CEO Okajima Lena said: “With this launch, we are a step closer to realise the man-made shooting star. Please look forward to the world’s first demonstration we are aiming in 2020, which will be a major milestone for ALE.
“I’m pleased to have Rocket Lab for a partner, they have 100 percent mission success heritage for their customers.”
Once ALE-2 is in Earth’s orbit, ALE will begin conducting “operational tests” on the satellite, with plans for the ‘meteor display’ to take place in early 2020.
ALE said on its website: “Finally, in 2020, we will demonstrate the world’s first man-made shooting star. Details of the demonstration location are currently under consideration. We will announce this as soon as it is confirmed.”
Not only will the show be spectacular, but the company says it will help scientists learn more about natural meteors.
The Astro Live Experiences website reads: “By studying the path of artificial shooting stars where the angle of incidence, velocity and materials are known, we hope to be able to better understand the mechanics of naturally occurring shooting stars and meteorites.

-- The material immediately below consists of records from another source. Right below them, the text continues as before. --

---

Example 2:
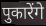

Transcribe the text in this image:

पुकारेंगे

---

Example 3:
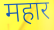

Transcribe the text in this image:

महार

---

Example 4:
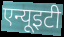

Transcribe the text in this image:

एन्यूइटी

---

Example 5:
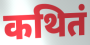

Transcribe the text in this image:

कथितं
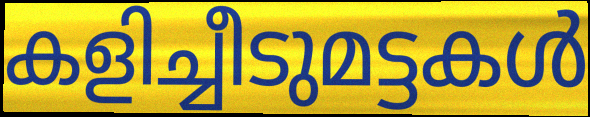
കളിച്ചീടുമട്ടകൾ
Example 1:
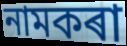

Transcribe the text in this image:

নামকৰা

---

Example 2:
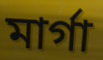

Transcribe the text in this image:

মাৰ্গা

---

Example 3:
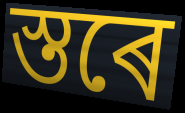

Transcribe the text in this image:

স্তৰে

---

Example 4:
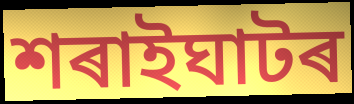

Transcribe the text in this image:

“The upper atmosphere where our shooting star particles will burn has few means of observation currently and remains one of the least understood portions of the atmosphere.
“The data collected via this project will be useful for predicting the path of satellites and artificial objects as they re-enter the Earth’s atmosphere.

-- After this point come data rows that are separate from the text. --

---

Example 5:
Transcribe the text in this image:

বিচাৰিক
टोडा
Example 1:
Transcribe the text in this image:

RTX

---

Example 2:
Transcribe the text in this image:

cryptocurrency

The International Meteor Organization (IMO) said: “Fireballs are meteors that appear brighter than normal.
“Due to the velocity at which they strike the Earth’s atmosphere, fragments larger than 1 millimetre have the capability to produce a bright flash as they streak through the heavens above.
“These bright meteors are what we call fireballs and they often strike fear and awe for those who witness them.”